Dog Aggression is Based on Experience, Not Breed
The relationships we have with our companion animals are often complicated and intricate, and there are countless reasons why these bonds might become strained. While many animal owners will work through various problems with their companion animals to make sure they can remain living together, some people do not feel the same way, and end up relinquishing their companion to a shelter due to all sorts of issues. One of the most common problems that results in dogs being relinquished to shelters (and often euthanized) is human-directed aggression. Dog bites and aggressive behavior can have physical, psychological, and financial consequences, but despite the costs, there has only been “limited systematic research” into the potential risk factors associated with dog aggression towards humans.
This study, published in Applied Animal Behaviour Science, examined when and why dogs show aggression towards people by looking at whether aggression is directed towards three different groups: members of the household; unfamiliar people entering a house; and unfamiliar people outside the house.
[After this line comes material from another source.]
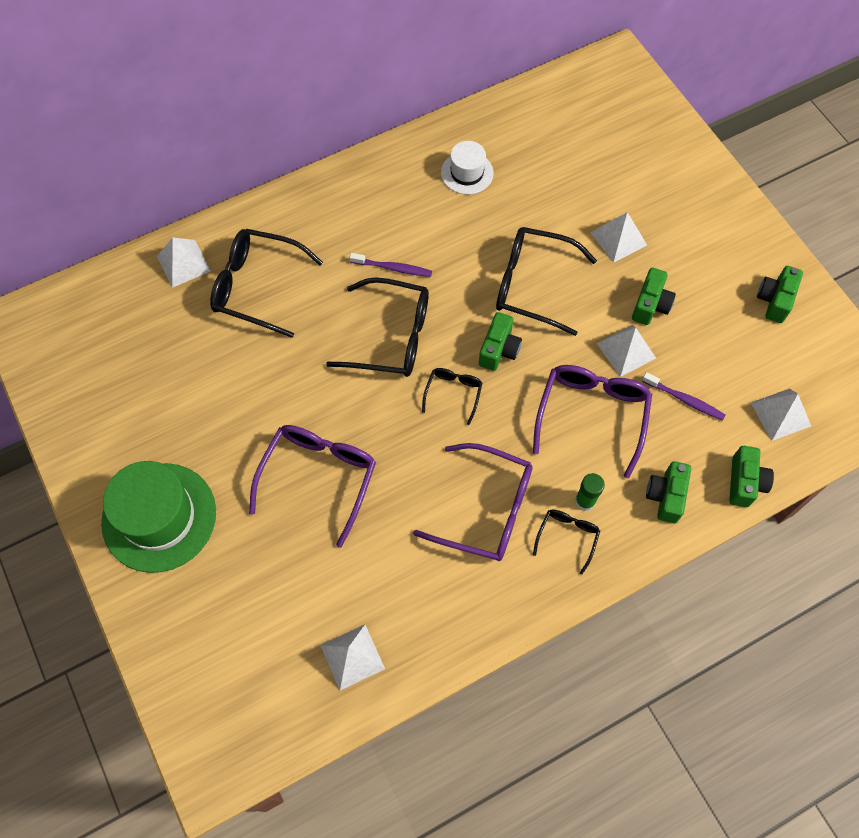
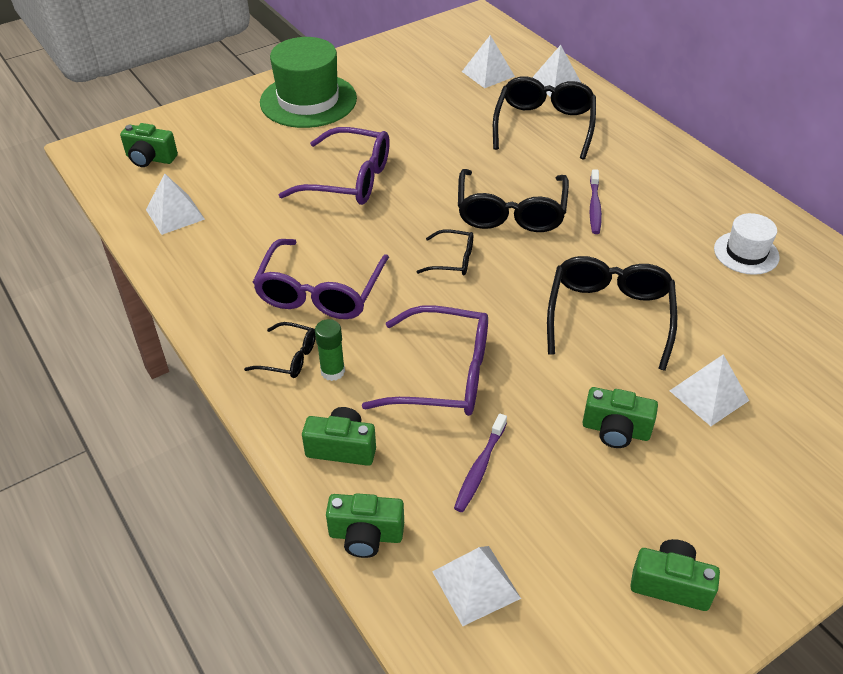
camera: 85 degrees right, 20 degrees down
(499, 349) = (514, 292): green camera -> green camera (150, 158)
(626, 350) = (540, 406): white pyramid -> white pyramid (488, 74)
The researchers distributed more than 14,000 questionnaires in the U.K., of which almost 4,000 were completed and returned.
The research found that, generally, dogs show more aggression towards unfamiliar people, with 7% of households that responded stating their dog showed aggression towards unfamiliar people entering the home. Whereas only 3% were said to show aggression towards family members. In a deeper analysis, the researchers found that between 47% and 73% of dogs who had shown aggression had problems that were “still currently occurring.” The lower figure reflects aggression directed at family members and the higher percentage is aggression directed towards unfamiliar people in the house. The authors note that this could mean that some cases might end up resolving themselves, or some dogs may be treated successfully, or it could be that respondents have come up with ways to avoid instances where their dogs may become aggressive. The study found a lower prevalence of aggression outside the home, but the researchers note that this may be because “people with biting dogs may avoid places where other people are likely to be, including some of the locations used to enroll participants in the study.” The owners may be avoiding the problem rather than addressing it. Still, it is noted that even if only 3% of dogs are aggressive to household members, this is the equivalent of 300,000 dogs, if the numbers are extrapolated.
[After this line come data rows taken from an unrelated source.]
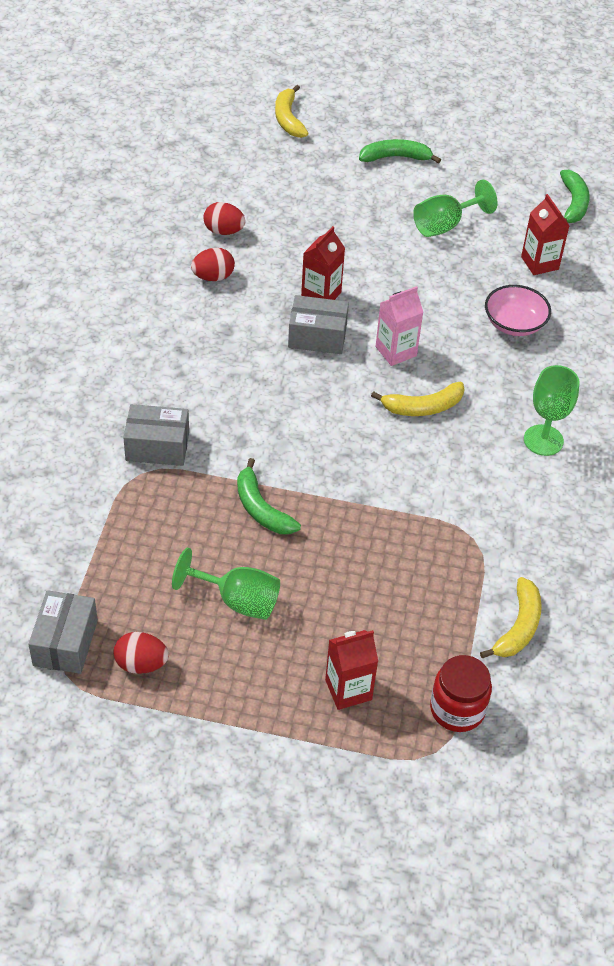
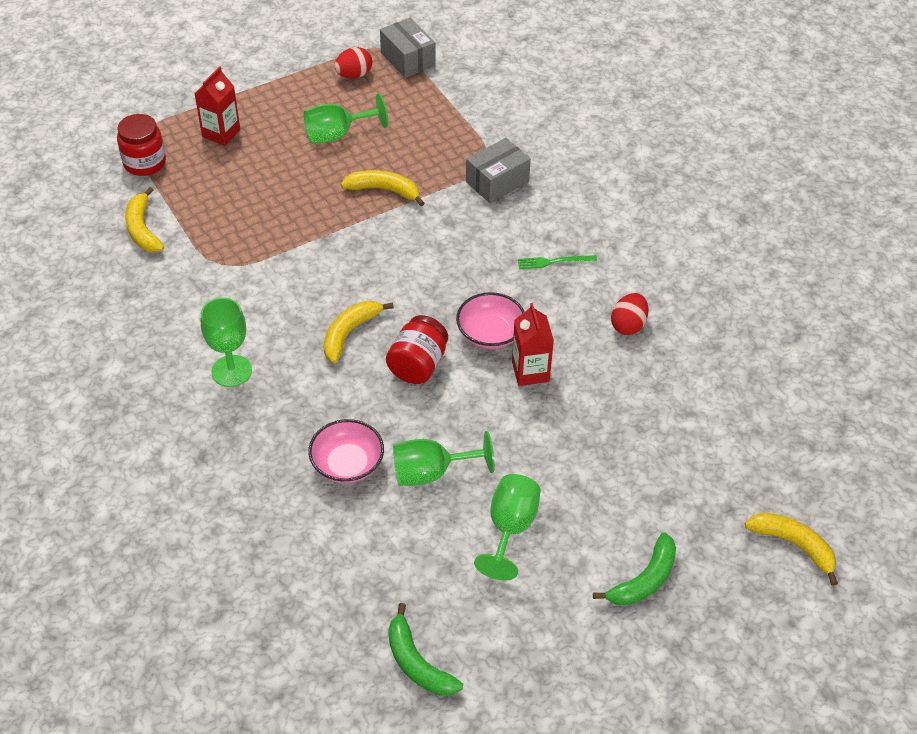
camera: 140 degrees right, 0 degrees up
(203, 352) = (554, 262): none -> green fork
(224, 231) = (677, 372): red egg -> none
(261, 508) = (384, 190): green banana -> yellow banana
(317, 336) = (490, 333): grey box -> pink bowl
(396, 351) = (418, 365): pink carton -> red jar
(461, 283) = (431, 473): none -> green goblet
(539, 263) = (383, 552): red carton -> none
One important detail highlighted by the researchers is that there were no specific breeds or breed types found to have an increased risk of human-directed aggression. Though the authors note that other studies have found certain breeds, such as Dachshunds, to have an increased risk of aggression towards strangers, this was not the case here. This research did find that some dog breeds may have a higher risk of causing injury from aggression, but it did not mean that they were any more likely to show aggression in the first place.
Throughout their discussion of the results, the authors of this study are very careful to give a multi-level analysis that does not overstate the meaning of the numbers. They found that, overall, aggression in different situations appears to “not broadly co-occur,” suggesting that dogs learn to exhibit aggression in specific situations. So, the idea that aggression is a breed characteristic, or even that it is an “overall” characteristic of a dog, may not be true. As with many other studies that Faunalytics has covered before, the research here indicates that problems with aggression are best addressed on an individual, case-by-case basis, as the statistics don’t show any particular type of dog to be a “problem breed.” For advocates, this is yet another reminder that an individualistic approach to supporting animals is more helpful, and is likely to result in fewer shelter relinquishments and more successful adoptions.